Prior administrations have focused not only on the control actually exerted over workers, but the amount of control the employer reserves or may exert over the worker, contractually or otherwise. Since this issue has been ever-changing, we expect the Biden administration to influence changes to the joint employer standards during President Biden’s term.

We recommend that franchisors and franchisees stay up to date on joint-employer developments in order to evaluate risks of potential joint-employment claims.

  1. Partial repeal of the Tax Cuts and Jobs Act (“TCJA”) and other changes to the Tax Code.

While in office, President Trump signed the TCJA, which includes, among other things, income and payroll tax deductions for pass-through entities that have incomes above $400,000. It is estimated that this provision saves businesses in the franchise sector approximately $8 billion per year, as nearly 2,000 franchisors and 200,000 franchisees qualify for such deductions. President Biden has supported removal of these deductions, and has expressed support for changes to the Tax Code which include increasing the corporate tax rate from 21% to 28%.

We recommend working with your accountant and financial advisors to assess how these changes may impact your business and what preemptive actions you can take to best position your business to prepare for any such changes.

  1. The Biden administration may institute a federal increase of the minimum wage and elimination of the tip credit.

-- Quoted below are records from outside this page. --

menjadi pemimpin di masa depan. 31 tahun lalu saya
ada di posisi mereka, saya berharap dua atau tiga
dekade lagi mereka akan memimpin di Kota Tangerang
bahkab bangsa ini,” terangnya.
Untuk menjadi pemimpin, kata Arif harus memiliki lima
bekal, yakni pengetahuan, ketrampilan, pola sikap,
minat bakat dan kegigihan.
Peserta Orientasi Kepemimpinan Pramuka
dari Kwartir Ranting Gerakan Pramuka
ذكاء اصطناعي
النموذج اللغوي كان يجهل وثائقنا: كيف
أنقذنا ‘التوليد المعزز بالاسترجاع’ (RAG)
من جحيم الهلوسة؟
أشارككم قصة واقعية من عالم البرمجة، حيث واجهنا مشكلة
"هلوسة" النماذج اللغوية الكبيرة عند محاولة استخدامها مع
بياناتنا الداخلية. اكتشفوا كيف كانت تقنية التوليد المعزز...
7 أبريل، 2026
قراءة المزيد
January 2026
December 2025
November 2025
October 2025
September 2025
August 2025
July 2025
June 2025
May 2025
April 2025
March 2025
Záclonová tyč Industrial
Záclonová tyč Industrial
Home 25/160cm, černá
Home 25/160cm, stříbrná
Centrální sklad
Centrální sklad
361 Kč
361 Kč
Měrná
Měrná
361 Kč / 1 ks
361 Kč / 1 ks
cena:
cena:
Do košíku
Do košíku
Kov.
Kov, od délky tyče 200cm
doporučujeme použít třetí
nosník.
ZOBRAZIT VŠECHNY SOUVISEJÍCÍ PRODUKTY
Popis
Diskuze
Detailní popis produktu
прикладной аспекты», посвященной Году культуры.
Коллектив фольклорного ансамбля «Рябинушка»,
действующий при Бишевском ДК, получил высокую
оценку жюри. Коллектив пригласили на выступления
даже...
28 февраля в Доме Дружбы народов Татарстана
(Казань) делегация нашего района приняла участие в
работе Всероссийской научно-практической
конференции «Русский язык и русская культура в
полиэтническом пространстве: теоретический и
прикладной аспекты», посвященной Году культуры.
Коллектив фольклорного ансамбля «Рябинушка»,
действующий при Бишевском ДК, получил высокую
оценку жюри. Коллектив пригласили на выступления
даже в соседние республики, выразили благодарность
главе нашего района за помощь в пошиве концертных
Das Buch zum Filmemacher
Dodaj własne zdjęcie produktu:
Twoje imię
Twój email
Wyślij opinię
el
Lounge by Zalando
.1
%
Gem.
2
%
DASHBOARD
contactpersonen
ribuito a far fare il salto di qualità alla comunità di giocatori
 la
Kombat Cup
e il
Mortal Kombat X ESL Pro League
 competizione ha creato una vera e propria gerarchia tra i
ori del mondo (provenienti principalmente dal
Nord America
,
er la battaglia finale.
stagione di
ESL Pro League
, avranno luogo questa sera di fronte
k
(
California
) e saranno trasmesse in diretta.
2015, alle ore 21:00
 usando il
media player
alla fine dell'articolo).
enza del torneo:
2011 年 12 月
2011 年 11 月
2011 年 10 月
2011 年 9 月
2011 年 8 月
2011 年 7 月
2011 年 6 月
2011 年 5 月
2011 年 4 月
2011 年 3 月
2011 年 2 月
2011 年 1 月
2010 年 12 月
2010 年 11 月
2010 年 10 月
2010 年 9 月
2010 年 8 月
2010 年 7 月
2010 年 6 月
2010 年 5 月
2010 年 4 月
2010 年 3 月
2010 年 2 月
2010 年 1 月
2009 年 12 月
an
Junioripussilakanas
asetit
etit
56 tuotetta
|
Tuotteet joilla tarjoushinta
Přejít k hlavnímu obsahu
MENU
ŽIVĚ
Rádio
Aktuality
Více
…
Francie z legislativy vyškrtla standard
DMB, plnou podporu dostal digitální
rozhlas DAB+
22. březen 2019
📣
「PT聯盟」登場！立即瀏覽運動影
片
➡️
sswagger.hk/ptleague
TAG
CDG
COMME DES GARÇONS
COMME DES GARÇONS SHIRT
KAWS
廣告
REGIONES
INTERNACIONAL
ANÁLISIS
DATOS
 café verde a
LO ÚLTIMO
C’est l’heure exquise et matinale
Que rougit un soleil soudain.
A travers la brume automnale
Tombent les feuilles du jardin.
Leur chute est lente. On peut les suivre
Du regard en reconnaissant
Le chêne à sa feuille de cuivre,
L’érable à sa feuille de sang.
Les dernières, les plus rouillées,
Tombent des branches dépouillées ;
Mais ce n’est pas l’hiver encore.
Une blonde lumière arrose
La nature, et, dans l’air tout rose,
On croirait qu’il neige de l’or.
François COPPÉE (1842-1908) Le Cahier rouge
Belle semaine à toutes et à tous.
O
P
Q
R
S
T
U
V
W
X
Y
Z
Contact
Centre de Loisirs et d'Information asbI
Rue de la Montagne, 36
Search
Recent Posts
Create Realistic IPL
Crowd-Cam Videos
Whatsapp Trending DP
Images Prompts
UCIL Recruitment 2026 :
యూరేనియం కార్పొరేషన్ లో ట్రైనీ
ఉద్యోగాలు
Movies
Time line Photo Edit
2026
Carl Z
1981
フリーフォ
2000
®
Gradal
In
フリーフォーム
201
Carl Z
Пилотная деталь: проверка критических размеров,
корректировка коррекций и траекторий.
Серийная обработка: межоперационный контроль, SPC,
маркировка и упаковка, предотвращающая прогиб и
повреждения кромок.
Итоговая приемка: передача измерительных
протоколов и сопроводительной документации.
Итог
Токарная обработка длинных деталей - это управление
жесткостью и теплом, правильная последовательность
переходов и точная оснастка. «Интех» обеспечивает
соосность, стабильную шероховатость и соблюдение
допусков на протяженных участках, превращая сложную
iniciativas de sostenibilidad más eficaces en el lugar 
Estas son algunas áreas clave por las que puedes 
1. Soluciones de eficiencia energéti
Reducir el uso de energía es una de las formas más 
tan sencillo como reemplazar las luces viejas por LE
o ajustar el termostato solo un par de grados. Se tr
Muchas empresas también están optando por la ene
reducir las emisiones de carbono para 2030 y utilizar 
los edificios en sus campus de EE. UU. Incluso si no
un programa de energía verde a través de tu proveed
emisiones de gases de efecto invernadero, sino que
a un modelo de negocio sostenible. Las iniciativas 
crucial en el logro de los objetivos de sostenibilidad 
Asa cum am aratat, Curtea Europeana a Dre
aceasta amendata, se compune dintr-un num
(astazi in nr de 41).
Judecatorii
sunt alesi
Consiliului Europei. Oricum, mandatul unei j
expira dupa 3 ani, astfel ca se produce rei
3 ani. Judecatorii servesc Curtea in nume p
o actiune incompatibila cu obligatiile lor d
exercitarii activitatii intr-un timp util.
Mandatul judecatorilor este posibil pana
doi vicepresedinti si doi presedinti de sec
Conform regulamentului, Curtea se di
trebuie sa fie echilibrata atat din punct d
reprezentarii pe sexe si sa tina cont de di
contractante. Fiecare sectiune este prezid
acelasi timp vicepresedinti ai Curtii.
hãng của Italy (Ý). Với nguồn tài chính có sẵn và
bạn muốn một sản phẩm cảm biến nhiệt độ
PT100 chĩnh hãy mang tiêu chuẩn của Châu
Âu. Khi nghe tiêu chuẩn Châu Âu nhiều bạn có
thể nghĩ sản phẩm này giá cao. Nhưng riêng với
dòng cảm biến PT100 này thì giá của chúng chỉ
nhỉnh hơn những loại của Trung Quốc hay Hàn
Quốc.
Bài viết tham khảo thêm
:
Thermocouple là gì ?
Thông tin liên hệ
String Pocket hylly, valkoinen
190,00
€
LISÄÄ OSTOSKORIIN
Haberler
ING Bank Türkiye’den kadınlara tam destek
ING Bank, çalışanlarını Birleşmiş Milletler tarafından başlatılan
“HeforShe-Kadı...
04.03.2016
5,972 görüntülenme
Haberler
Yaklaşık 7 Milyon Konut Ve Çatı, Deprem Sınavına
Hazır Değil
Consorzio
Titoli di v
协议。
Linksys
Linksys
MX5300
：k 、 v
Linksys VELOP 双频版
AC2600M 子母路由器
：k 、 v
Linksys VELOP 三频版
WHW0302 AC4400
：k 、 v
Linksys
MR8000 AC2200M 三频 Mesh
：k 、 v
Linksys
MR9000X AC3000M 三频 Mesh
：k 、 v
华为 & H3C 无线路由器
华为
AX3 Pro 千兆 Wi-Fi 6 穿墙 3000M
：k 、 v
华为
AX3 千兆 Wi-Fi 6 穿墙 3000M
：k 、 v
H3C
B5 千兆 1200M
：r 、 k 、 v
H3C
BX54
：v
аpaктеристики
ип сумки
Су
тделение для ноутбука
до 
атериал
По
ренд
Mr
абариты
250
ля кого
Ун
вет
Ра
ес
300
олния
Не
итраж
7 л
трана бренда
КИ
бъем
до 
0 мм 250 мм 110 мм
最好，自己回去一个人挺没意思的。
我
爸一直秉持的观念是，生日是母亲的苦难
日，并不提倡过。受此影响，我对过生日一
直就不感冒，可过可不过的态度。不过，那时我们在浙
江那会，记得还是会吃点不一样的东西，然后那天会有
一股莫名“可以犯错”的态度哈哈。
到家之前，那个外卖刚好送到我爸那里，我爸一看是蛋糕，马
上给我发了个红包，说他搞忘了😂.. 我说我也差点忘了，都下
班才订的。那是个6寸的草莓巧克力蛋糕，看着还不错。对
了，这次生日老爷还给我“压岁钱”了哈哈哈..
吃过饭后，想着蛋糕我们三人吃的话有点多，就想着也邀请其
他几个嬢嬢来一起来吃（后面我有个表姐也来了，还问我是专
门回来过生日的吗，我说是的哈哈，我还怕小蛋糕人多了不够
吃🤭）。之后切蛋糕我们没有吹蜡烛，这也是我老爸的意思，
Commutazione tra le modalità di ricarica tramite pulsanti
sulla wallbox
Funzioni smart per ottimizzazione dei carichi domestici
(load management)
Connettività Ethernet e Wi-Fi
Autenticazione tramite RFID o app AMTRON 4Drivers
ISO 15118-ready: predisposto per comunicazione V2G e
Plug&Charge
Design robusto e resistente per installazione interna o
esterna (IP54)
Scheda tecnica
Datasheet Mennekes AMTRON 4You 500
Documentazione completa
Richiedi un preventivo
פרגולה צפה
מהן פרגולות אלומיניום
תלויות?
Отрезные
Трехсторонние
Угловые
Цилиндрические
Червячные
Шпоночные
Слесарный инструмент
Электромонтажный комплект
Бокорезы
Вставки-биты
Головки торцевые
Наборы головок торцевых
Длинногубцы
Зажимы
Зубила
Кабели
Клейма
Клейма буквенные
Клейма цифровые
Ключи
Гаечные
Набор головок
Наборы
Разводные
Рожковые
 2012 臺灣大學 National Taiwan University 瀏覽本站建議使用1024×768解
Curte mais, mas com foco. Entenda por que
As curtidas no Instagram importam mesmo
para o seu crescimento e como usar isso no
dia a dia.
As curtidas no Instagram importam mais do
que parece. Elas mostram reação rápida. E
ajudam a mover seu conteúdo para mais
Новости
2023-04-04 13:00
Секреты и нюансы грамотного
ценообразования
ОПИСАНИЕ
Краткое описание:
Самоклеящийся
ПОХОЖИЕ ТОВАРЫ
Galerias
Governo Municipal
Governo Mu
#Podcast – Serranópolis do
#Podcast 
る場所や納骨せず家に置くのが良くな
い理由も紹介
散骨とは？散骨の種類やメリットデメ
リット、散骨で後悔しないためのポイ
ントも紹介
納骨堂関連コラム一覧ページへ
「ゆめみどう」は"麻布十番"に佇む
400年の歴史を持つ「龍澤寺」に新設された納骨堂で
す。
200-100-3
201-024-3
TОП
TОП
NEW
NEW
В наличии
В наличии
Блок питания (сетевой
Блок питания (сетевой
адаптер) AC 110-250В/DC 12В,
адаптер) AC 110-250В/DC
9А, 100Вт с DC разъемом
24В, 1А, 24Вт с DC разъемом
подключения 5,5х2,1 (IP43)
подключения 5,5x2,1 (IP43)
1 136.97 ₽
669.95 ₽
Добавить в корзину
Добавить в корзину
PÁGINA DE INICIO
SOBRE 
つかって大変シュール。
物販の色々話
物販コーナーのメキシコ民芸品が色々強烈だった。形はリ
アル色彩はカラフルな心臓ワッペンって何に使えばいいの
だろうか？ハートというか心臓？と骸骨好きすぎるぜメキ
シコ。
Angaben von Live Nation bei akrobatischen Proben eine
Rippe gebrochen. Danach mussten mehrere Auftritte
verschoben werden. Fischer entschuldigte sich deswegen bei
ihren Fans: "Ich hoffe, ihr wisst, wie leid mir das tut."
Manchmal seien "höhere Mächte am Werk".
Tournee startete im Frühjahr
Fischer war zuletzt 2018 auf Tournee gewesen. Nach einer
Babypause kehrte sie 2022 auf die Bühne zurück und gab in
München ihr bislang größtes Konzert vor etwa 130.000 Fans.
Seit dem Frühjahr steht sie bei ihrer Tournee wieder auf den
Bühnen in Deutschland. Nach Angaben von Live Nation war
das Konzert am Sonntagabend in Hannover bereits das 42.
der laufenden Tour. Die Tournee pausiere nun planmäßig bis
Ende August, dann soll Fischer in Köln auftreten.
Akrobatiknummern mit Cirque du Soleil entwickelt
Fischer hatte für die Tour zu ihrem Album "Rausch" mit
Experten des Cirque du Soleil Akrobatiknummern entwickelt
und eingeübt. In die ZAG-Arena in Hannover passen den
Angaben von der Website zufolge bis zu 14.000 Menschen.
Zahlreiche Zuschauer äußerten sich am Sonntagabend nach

The Biden administration has expressed support for an increase of the minimum wage and elimination of the tip credit.  Biden has expressed support for an increase of the federal minimum wage to $15 per hour. The proposed increase could cause financial hardship or even closures for many small businesses including franchised businesses. Additionally, many states have independently increased their minimum wage—California’s minimum wage is now $14 per hour, and Washington’s is $13.69 per hour. See a full state by state breakdown of minimum wages increases here.

Elimination of the tip credit could further exacerbate this issue in the restaurant industry. A tip credit lowers the amount an employer must pay tipped employees by crediting a portion of the tips they receive toward minimum wage. Restaurant workers, both owners and servers, favor the tip credit because it allows restaurants, which operate on thin profit margins to begin with, to keep menu prices competitive, since their labor costs are low due to the credit. Elimination of the tip credit could force restaurants that rely on it to close or reduce their staff.